Alors, qu'est-ce qui explique le succès de l'Inca par rapport à la médecine «moderne» pratiquée pendant la guerre civile? La plupart des chirurgies pendant la guerre civile ont été infectées. Les médecins ne stérilisaient pas les outils et introduisaient souvent leurs doigts sales dans les plaies par balle et les fractures du crâne pour extraire les fragments de plomb et les os. Les Incas, par contre, semblaient comprendre l’infection ou utilisaient des méthodes qui la contrôlaient. «Nous ne savons pas comment les anciens Péruviens ont prévenu l'infection, mais il semble qu'ils l'aient bien fait. Nous ne savons pas non plus ce qu'ils ont utilisé comme anesthésie, mais comme il y en a eu tellement (de chirurgies crâniennes), ils ont dû utiliser quelque chose, peut-être des feuilles de coca », explique Kushner dans le communiqué. «Peut-être y avait-il autre chose, peut-être une boisson fermentée. Il n'y a pas de traces écrites, alors on ne sait pas.
À certains égards, comparer la chirurgie sur le champ de bataille à ce que faisaient les Inca est injuste. Les chercheurs ne savent toujours pas pourquoi les peuples anciens pratiquaient la trépanation. Cela aurait pu être de soulager l'enflure cérébrale, de soigner des maladies telles que l'épilepsie, un moyen de guérir des blessures de combat ou de faire partie d'un rituel pour laisser sortir les mauvais esprits.

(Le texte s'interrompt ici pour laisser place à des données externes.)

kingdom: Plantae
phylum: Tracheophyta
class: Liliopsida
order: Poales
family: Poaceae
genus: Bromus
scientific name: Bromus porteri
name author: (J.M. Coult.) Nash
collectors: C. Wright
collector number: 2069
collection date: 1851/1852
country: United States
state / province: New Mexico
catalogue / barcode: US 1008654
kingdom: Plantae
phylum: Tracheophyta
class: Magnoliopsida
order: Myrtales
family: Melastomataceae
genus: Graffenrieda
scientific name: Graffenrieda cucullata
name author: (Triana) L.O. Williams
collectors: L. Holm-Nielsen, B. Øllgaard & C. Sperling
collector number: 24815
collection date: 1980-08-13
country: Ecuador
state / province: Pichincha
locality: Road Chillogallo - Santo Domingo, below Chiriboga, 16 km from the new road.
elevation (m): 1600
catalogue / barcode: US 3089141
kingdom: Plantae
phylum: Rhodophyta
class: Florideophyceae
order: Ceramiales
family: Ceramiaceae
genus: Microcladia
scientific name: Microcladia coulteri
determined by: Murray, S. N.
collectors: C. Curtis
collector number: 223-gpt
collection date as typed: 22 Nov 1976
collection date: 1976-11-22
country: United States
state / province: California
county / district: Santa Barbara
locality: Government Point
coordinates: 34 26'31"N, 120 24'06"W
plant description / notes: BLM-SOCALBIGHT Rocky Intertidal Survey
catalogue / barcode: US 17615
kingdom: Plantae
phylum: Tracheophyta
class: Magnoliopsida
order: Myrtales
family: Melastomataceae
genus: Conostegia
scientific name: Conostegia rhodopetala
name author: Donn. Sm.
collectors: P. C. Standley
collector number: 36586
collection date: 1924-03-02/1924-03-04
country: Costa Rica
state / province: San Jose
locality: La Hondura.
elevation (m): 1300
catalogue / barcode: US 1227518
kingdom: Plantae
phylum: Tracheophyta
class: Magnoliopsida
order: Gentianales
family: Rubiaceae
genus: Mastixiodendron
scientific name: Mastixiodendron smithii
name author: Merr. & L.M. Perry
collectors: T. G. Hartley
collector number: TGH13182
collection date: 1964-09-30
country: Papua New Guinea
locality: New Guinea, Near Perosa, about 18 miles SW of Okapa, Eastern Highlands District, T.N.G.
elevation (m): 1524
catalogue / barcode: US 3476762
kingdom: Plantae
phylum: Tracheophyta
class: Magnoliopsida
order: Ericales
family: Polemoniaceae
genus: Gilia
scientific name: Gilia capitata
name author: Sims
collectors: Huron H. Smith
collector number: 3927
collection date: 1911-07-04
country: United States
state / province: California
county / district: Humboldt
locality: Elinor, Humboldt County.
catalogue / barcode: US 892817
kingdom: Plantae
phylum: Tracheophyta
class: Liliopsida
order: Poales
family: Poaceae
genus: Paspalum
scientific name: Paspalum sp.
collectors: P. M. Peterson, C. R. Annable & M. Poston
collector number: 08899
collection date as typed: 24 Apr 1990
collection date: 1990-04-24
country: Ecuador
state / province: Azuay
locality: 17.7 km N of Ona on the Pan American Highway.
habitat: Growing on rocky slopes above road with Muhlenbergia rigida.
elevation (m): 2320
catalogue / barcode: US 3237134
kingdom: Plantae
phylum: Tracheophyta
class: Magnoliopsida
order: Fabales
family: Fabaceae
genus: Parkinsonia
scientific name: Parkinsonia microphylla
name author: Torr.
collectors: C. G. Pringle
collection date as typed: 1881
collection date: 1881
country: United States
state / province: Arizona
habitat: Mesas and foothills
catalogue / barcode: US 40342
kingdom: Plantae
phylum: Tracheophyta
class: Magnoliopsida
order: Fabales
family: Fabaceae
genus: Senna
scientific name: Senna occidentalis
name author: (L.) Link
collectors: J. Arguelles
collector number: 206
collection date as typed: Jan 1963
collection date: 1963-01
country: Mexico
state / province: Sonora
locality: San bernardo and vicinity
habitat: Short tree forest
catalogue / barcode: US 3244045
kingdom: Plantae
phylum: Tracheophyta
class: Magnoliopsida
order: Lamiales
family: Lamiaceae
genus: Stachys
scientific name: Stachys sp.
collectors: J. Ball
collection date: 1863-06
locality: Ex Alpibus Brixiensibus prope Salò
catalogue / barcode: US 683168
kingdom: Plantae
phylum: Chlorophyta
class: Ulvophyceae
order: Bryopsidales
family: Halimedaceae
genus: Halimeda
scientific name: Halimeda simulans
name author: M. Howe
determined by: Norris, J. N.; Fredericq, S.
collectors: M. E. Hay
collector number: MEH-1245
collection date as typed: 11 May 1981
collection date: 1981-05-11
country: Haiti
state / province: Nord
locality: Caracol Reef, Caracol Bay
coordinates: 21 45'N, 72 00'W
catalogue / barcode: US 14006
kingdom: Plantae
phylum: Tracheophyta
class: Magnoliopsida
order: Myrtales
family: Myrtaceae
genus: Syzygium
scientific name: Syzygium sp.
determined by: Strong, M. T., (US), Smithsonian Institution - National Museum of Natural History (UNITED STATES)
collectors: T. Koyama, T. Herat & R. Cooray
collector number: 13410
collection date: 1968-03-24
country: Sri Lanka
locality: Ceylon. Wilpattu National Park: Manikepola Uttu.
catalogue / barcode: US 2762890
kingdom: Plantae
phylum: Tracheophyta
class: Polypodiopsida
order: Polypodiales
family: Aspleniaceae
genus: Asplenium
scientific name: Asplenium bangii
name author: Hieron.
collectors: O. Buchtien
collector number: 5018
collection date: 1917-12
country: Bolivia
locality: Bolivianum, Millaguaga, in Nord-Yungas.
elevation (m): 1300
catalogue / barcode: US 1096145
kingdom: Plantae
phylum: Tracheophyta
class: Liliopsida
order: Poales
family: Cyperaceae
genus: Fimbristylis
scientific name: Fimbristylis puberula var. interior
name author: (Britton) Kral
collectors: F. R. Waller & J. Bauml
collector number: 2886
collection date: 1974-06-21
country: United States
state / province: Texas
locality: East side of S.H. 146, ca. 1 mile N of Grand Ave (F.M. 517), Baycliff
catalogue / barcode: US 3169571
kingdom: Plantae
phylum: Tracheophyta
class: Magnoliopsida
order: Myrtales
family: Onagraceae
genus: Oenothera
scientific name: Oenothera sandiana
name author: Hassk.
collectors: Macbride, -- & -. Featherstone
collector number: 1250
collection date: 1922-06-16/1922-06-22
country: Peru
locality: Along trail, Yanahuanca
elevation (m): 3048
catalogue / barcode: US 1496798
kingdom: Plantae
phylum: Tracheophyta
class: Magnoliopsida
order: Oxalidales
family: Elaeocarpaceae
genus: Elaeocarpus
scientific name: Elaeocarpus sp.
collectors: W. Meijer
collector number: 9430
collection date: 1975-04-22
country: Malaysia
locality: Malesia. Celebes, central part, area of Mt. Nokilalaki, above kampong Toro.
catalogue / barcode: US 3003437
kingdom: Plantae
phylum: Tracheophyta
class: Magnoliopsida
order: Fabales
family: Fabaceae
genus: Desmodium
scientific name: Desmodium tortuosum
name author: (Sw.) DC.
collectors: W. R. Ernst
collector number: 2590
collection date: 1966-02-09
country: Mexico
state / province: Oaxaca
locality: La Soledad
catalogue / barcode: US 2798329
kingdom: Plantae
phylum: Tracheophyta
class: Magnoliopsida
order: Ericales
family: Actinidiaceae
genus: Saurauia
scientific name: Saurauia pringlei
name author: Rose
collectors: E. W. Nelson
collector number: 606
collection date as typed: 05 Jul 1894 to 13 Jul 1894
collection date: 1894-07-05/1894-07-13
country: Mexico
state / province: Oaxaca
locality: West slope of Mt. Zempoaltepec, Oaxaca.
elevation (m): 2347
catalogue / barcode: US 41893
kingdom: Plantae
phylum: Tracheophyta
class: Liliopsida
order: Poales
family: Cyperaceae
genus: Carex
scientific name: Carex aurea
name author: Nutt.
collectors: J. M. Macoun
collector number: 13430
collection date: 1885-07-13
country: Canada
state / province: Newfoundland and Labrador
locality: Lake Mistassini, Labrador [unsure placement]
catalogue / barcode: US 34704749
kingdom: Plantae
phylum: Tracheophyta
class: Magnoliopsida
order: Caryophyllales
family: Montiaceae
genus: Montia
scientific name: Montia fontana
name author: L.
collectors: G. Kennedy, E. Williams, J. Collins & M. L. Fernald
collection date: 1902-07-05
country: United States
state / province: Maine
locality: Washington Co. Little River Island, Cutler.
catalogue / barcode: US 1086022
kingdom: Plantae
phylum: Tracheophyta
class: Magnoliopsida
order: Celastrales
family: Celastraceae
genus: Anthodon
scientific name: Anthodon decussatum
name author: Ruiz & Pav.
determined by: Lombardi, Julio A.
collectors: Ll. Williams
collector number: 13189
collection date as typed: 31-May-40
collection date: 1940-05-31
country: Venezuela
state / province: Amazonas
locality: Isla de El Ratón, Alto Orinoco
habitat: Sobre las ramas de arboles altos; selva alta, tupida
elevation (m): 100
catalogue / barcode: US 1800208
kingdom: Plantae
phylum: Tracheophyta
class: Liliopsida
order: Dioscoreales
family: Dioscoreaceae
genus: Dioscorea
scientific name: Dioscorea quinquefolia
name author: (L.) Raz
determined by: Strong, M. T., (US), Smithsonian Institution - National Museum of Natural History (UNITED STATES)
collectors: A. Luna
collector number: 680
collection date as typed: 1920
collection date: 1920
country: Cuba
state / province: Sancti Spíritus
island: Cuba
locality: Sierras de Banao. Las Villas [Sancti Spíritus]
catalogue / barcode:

Ce que nous savons, c’est qu’il n’était pas pratiqué d’enlever des balles, des coups de canon ou d’autres traumatismes causés par la guerre à l’ère industrielle.
«Le traumatisme survenu pendant une guerre civile moderne est très différent du type de traumatisme qui aurait eu lieu à l'époque des Incas», confie à Wade, Emanuela Binello, chercheuse en neurochirurgie et chercheuse en trépanation à l'université de Boston. Les chirurgiens de la guerre civile étaient aux prises avec des blessures traumatiques et opéraient sur des dizaines de patients dans des hôpitaux de champs de bataille immondes dans des conditions chaotiques. Cela n'enlève cependant rien aux étonnantes réalisations chirurgicales de l'Inca.